Page text -
»»

Tuesday, February 10, 2015

First Entry

Hey Shannon, thanks for giving me the idea for starting a blog again.  Well, not the idea.  I've had a passion for writing and I've seen myself as a potential blogger for quite some time.  So failing that, how about giving you credit for some inspiration and a kick start, 'kay?

Anyway, Mitchell, this is dedicated to you, in some capacity.  Obviously, because of the title and stuff.  Brody, Shelby, you too.  I think that between you four, I will tag you every time I write one of these entries and consider you to be my target audience.  Anyone else who reads these is an incidental viewer, but otherwise all of these will be an open letter addressed to you four in particular.  But Mitchell in particular, for the sake of the blog's title.

And why am I writing this, anyway?  What's so important that I have to take my brain and sort it out on this blog like a tangled-up slinky?

Stuff, I guess, because I have thoughts.  Some pretty deep thoughts, too, but I will save those for a different blog, a more formal and ambitious collection.

Lately, I started reading my Bible again.  This wasn't in order to be more holy.  I get sick and tired of people who try to make me feel guilty or less like a Christian for not reading my Bible.  On top of it all, those people who think that they're all that for reading their Bibles?  Can't stan'em.  My reason for creaking that old tome open and thoroughly looking over entire books is the same as it was eight years ago in eighth grade: I feel uneasy, and I need to turn somewhere for peace.  So it's hardly a fruit of joy.

Well, there's another reason.  I tried out the Good News Translation, and I quite like it.  It probably won't be the version that I quote, but it has made reading the Bible easier for me, and I'm making my way through things fairly quickly.  It's good food for thought, and I enjoy trying to take myself out of my usual "Bible mode" and try to imagine what it's actually like to receive these New Testament letters.

Recently, I read a book called Kuyper in America.  It's essentially a collection of all the letters he sent home to his wife while he was touring our country in 1898.  What interests me about it is, looking back, now being more familiar with how people simply sound different in letters, usually much harsher than in real life, it makes me look at the Epistles in a new way.  I'm not sure what I think, though.

««

Input data -
»»

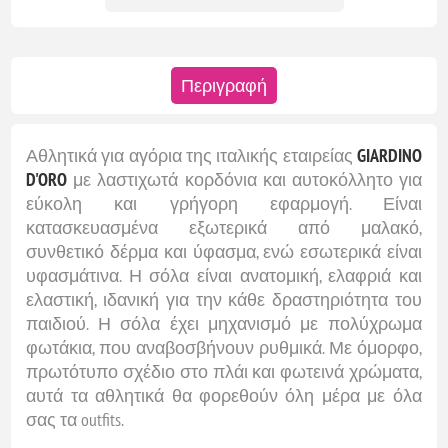
Περιγραφή
Αθλητικά για αγόρια της ιταλικής εταιρείας
GIARDINO
D'ORO
με λαστιχωτά κορδόνια και αυτοκόλλητο για
εύκολη και γρήγορη εφαρμογή. Είναι
κατασκευασμένα εξωτερικά από μαλακό,
συνθετικό δέρμα και ύφασμα, ενώ εσωτερικά είναι
υφασμάτινα. Η σόλα είναι ανατομική, ελαφριά και
ελαστική, ιδανική για την κάθε δραστηριότητα του
παιδιού. Η σόλα έχει μηχανισμό με πολύχρωμα
φωτάκια, που αναβοσβήνουν ρυθμικά. Με όμορφο,
πρωτότυπο σχέδιο στο πλάι και φωτεινά χρώματα,
αυτά τα αθλητικά θα φορεθούν όλη μέρα με όλα
σας τα outfits.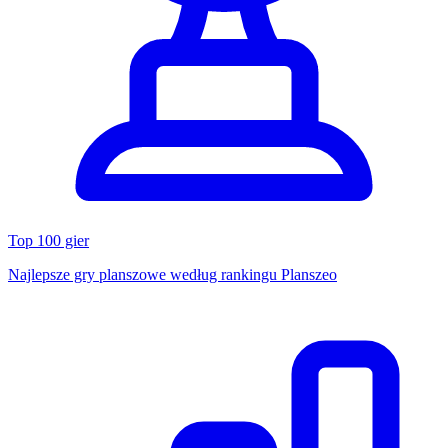
Top 100 gier
Najlepsze gry planszowe według rankingu Planszeo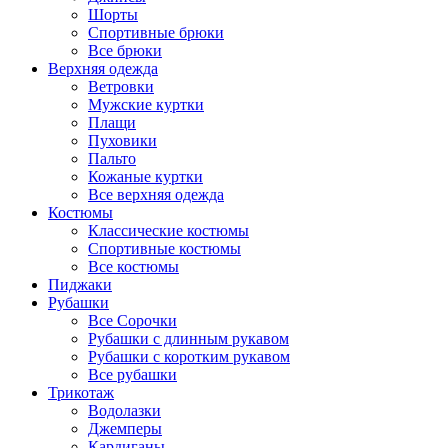
Шорты
Спортивные брюки
Все брюки
Верхняя одежда
Ветровки
Мужские куртки
Плащи
Пуховики
Пальто
Кожаные куртки
Все верхняя одежда
Костюмы
Классические костюмы
Спортивные костюмы
Все костюмы
Пиджаки
Рубашки
Все Сорочки
Рубашки с длинным рукавом
Рубашки с коротким рукавом
Все рубашки
Трикотаж
Водолазки
Джемперы
Кардиганы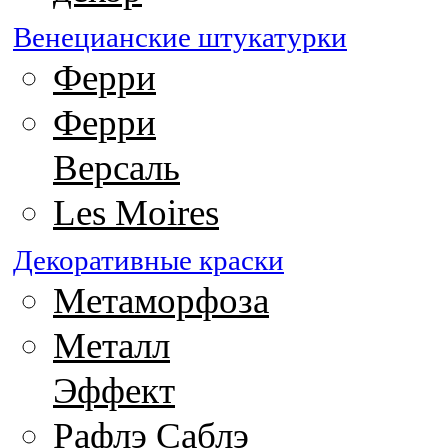
Венецианские штукатурки
Ферри
Ферри
Версаль
Les Moires
Декоративные краски
Метаморфоза
Металл
Эффект
Рафлэ Саблэ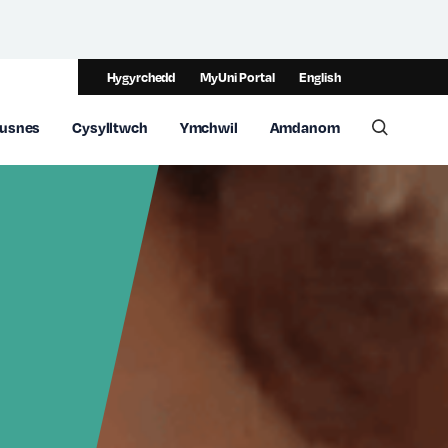
Hygyrchedd
MyUni Portal
English
usnes
Cysylltwch
Ymchwil
Amdanom
Toggle 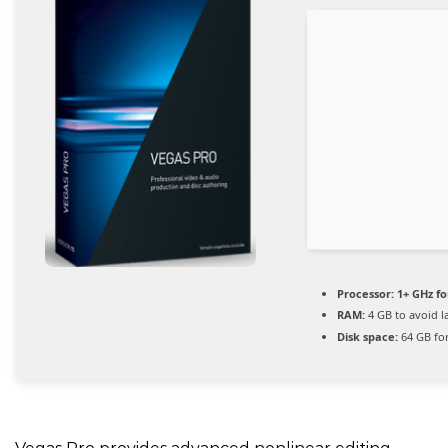
Processor:
1+ GHz fo
RAM:
4 GB to avoid l
Disk space:
64 GB for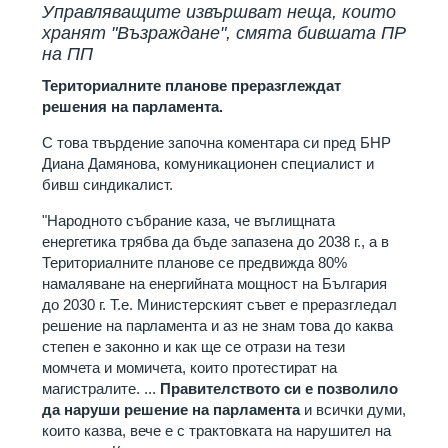
Управляващите извършват неща, които
хранят "Възраждане", смята бившата ПР
на ПП
Териториалните планове преразглеждат
решения на парламента.
С това твърдение започна коментара си пред БНР
Диана Дамянова, комуникационен специалист и
бивш синдикалист.
"Народното събрание каза, че въглищната
енергетика трябва да бъде запазена до 2038 г., а в
Териториалните планове се предвижда 80%
намаляване на енергийната мощност на България
до 2030 г. Т.е. Министерският съвет е преразгледал
решение на парламента и аз не знам това до каква
степен е законно и как ще се отрази на тези
момчета и момичета, които протестират на
магистралите. ...
Правителството си е позволило
да наруши решение на парламента
и всички думи,
които казва, вече е с трактовката на нарушител на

««

Exercise requirements -
**a.** From the blog entry, list every person the writer speaks to directly by name.
**b.** Copy the part of the blog entry starting with "Hey Shannon, thanks" and going on through "kick start, 'kay?".
**c.** In the blog entry, which translation of the Bible did the writer try out?

Solutions to the exercise -
**a.**
Shannon
Mitchell
Brody
Shelby

**b.**
Hey Shannon, thanks for giving me the idea for starting a blog again.  Well, not the idea.  I've had a passion for writing and I've seen myself as a potential blogger for quite some time.  So failing that, how about giving you credit for some inspiration and a kick start, 'kay?

**c.** The Good News Translation